At the same time, it is expected that Zerto will benefit from the deal by leveraging HPE’s global presence, distribution channel and installed base. 

“The HPE GreenLake edge-to-cloud strategy and strong leadership is a perfect match for Zerto,” said Ziv Kedem, Zerto CEO. “Coupling Zerto’s industry-leading cloud data management and protection software platform with HPE’s cloud data services and go-to-market reach will offer an unparalleled experience for our collective customers and partners.” 

Zerto’s management team will join HPE following the close of the transaction, which is expected to occur in the fourth quarter of HPE’s fiscal year 2021, subject to regulatory approvals and other closing conditions.  

After the transaction closes, Zerto will be organised under the HPE Storage business, reporting Black.  

The deal comes just weeks after HPE acquired Determined AI, a San Francisco-based start-up that provides a software stack to train AI models faster, at any scale, using its open source ML platform. 

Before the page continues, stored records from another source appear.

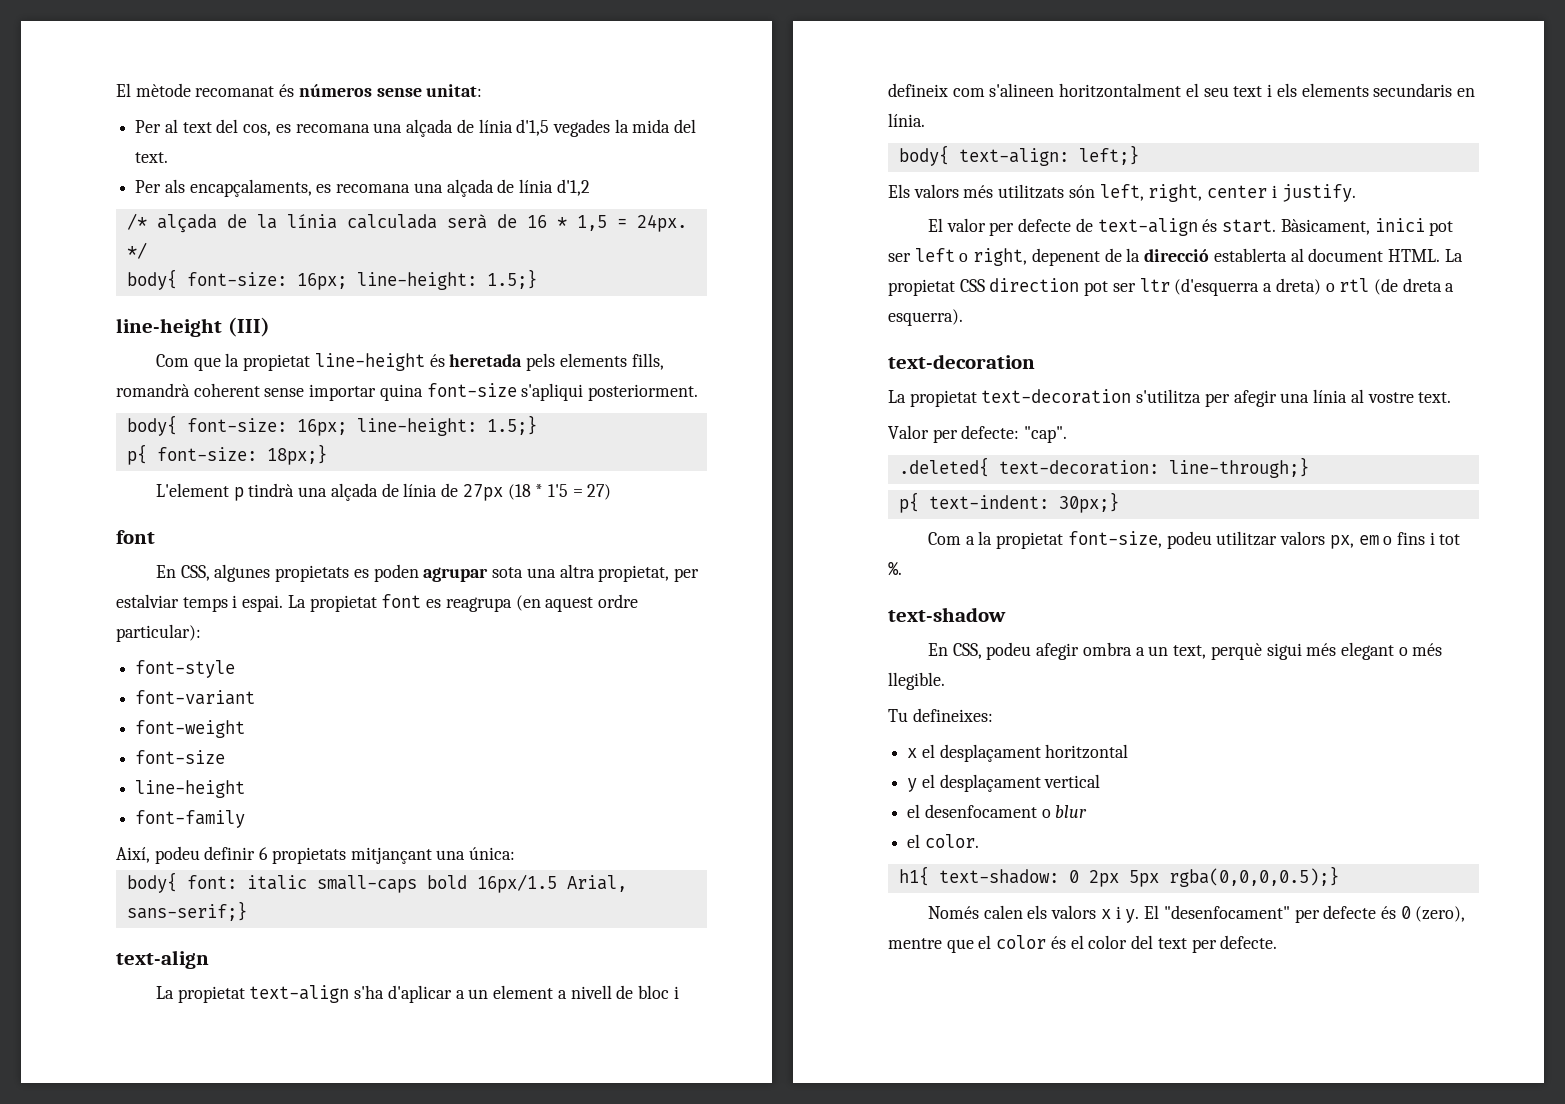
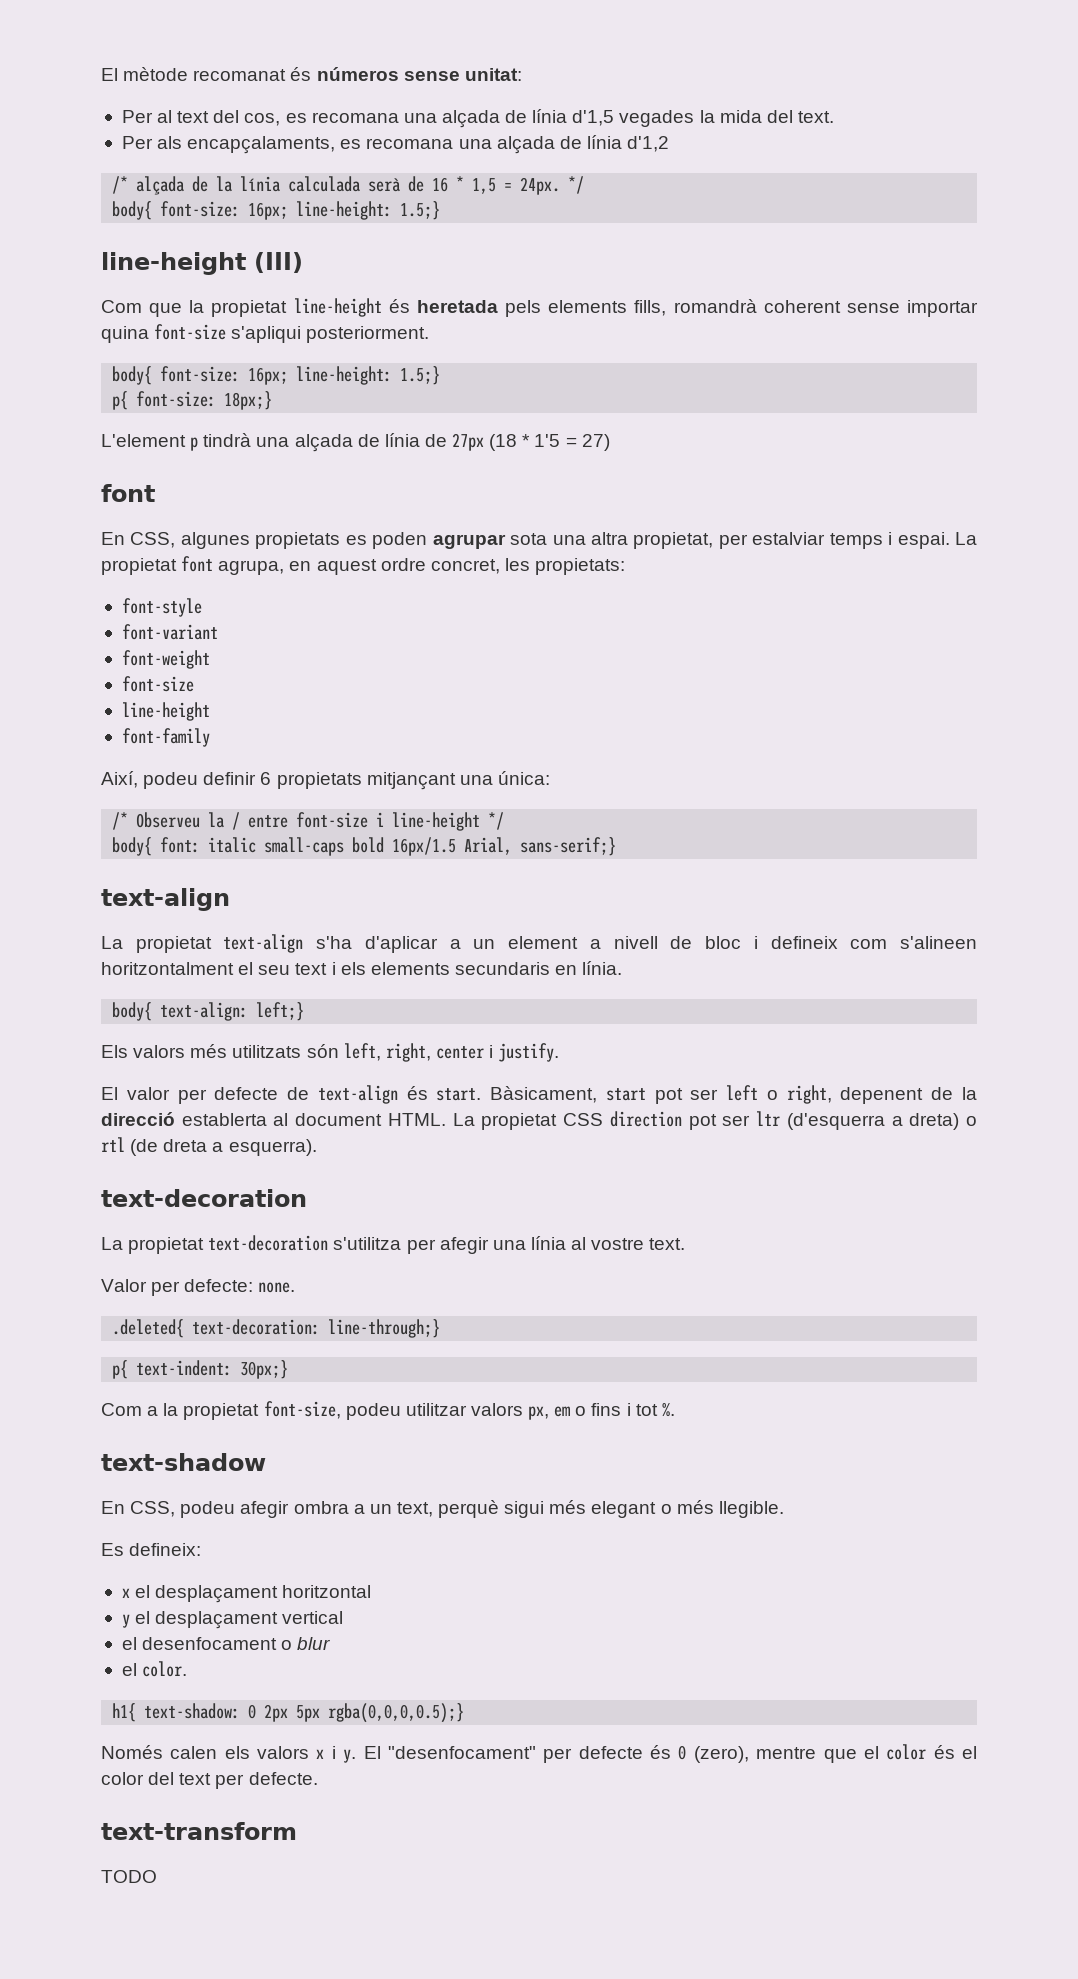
[426,594,638,612] [116,624,201,642] es reagrupa (en aquest ordre particular): -> [218,558,626,575] agrupa, en aquest ordre concret, les propietats:
(516, 853) none -> [112,812,505,831] // /* Observeu la / entre font-size i line-height */
[1374,218,1425,232] inici -> [605,1088,646,1101] start
[1024,426,1068,443] "cap". -> [258,1282,296,1293] none.
[888,708,993,722] Tu defineixes: -> [101,1543,202,1556] Es defineix:
(1278, 942) none -> [101,1822,297,1840] [101,1870,157,1883] // text-transform // TODO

Founded in 2017 by Neil Conway, Evan Sparks and Ameet Talwalkar, the start-up launched its open-source platform in 2020 and has quickly emerged as a leading player in the evolving ML software ecosystem.  

Now that HPE has bought the company for an undisclosed sum, the tech giant plans to combine Determined AI’s software solution with its own existing AI and high performance computing offerings.  

It is hoped the additional capabilities offered by Determined AI’s tech will help enable ML engineers to easily implement and train machine learning models to provide faster and more accurate insights from their data in almost every industry.   

“As we enter the ‘age of insight’, our customers recognise the need to add machine learning to deliver better and faster answers from their data,” said Justin Hotard, senior vice president and general manager, HPC and mission critical solutions (MCS), HPE.